**Problems to work on**
1 > In the article below on how DTAA applies to NRI salary income, what does DTAA stand for?
2 > Extend the article below on how DTAA applies to NRI salary income, picking up right after its final sentence.

**Text passage**
How DTAA Actually Works in Salary Income Cases for NRIs in 2026 🌎
- CA Bhavesh Panpaliya

- 2 days ago
- 6 min read

“I work in Singapore and my salary is already taxed there. But my CA in India is still asking me to disclose it in my Indian Income Tax Return. Why would India tax income that was already taxed abroad?”
This confusion is extremely common among NRIs.
Most people hear the term DTAA and assume it simply means “no tax in India.” In reality, that is not how Double Taxation Avoidance Agreements actually work.
DTAA does not automatically exempt all foreign salary income from Indian taxation. Its application depends on multiple factors including:
• Your residential status in India
• Where the services were rendered
• Which country has taxing rights under the treaty
• Whether tax was already paid abroad
• Your number of stay days in India
• Whether foreign tax credit procedures were properly followed
And this is exactly where many salaried NRIs make costly filing mistakes.
DTAA stands for Double Taxation Avoidance Agreement.

**Extracted information**

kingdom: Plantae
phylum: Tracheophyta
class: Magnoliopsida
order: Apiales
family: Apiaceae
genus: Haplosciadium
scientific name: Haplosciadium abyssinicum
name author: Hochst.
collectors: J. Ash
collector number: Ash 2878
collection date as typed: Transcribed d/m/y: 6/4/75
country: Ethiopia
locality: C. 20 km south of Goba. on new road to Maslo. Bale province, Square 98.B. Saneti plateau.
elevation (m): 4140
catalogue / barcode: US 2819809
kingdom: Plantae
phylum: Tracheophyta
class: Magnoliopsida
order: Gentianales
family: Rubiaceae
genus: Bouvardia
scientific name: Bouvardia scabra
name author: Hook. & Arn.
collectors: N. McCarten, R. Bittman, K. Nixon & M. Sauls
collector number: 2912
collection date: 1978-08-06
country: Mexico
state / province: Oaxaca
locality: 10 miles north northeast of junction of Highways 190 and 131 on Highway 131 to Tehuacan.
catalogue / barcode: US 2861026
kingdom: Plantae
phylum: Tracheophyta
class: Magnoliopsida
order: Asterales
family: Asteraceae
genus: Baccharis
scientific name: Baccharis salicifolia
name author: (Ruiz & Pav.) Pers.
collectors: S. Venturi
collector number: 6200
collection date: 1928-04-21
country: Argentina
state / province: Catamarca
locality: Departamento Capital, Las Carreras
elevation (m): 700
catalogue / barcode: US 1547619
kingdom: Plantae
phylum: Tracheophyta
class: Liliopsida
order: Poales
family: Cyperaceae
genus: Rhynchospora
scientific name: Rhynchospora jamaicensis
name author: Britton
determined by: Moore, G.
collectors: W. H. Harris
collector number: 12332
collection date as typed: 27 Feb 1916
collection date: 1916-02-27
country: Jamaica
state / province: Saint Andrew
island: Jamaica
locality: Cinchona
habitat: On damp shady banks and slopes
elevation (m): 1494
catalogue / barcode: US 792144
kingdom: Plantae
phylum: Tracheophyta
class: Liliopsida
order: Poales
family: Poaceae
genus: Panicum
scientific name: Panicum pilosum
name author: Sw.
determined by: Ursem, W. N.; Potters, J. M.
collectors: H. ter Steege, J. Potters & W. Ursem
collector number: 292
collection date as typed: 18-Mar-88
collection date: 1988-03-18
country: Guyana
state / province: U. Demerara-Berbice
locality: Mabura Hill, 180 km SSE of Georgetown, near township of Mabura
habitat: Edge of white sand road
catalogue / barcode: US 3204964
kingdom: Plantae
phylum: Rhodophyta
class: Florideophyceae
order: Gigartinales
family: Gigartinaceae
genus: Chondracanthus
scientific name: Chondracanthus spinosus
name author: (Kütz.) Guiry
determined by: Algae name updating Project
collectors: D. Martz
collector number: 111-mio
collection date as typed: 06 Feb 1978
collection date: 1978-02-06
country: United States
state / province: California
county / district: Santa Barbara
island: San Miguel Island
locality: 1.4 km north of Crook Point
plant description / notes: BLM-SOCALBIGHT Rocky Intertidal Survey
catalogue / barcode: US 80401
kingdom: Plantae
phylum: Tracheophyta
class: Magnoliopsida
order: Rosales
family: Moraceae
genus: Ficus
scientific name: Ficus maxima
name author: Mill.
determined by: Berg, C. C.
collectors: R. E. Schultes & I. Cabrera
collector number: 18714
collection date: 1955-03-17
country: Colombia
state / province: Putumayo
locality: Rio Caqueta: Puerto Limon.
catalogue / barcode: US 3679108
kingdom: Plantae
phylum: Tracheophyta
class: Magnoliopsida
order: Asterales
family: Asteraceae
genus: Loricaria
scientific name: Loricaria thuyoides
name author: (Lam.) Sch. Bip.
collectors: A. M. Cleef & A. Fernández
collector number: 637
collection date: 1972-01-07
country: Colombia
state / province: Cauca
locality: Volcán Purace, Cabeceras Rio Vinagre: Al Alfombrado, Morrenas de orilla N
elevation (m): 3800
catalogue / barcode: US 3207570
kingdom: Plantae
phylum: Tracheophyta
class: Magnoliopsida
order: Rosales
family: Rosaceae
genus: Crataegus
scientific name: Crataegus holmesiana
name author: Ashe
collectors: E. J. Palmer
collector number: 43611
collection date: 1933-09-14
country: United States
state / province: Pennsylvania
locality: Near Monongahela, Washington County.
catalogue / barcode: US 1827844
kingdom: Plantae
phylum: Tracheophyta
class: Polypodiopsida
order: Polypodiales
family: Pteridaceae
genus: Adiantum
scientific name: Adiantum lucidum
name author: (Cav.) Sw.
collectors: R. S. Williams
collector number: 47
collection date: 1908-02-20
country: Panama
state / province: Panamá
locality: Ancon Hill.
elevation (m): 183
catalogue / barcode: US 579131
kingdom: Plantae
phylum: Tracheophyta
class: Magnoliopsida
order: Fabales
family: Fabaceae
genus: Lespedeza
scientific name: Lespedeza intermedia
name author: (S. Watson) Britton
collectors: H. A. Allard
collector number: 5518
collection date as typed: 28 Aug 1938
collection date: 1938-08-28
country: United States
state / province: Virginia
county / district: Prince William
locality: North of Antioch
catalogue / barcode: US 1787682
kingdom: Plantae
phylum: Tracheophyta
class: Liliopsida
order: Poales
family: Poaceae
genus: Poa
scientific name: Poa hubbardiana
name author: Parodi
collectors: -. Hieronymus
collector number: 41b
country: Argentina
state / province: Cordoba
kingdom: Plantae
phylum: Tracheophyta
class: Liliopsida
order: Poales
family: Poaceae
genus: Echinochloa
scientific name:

**Answers to the tasks**
1 > Double Taxation Avoidance Agreement

2 >
India has signed DTAA treaties with several countries including:
• UAE
• USA
• UK
• Canada
• Australia
• Singapore
• Germany
• Saudi Arabia
• Qatar
The purpose is simple.
A person should not suffer tax twice on the same income in two countries.
But DTAA does not always eliminate tax completely. Sometimes it gives:
• Exclusive taxation rights to one country
• Shared taxation rights
• Tax credit relief
• Reduced tax rates
This distinction is very important in salary income cases.
How Salary Income Is Usually Taxed Under DTAA (DTAA salary income cases for NRIs)
In most treaties signed by India, salary income is taxable in the country where employment services are actually performed.
This is the core principle most NRIs need to understand.
If an NRI works physically in Dubai, Singapore, or the UK, salary earned for services performed there is generally taxable in that foreign country first.
However, Indian taxation depends on residential status under the Income Tax Act.
This is where things become technical.
When Foreign Salary Becomes Taxable in India
If an individual qualifies as:
• Resident and Ordinarily Resident in India
then global income becomes taxable in India, including foreign salary.
If the individual qualifies as:
• Non Resident
• Resident but Not Ordinarily Resident in certain situations
then taxability changes significantly.
This is why residential status calculation is one of the most critical parts of NRI tax planning today.
Even a few additional stay days in India can completely alter the tax treatment of foreign salary income.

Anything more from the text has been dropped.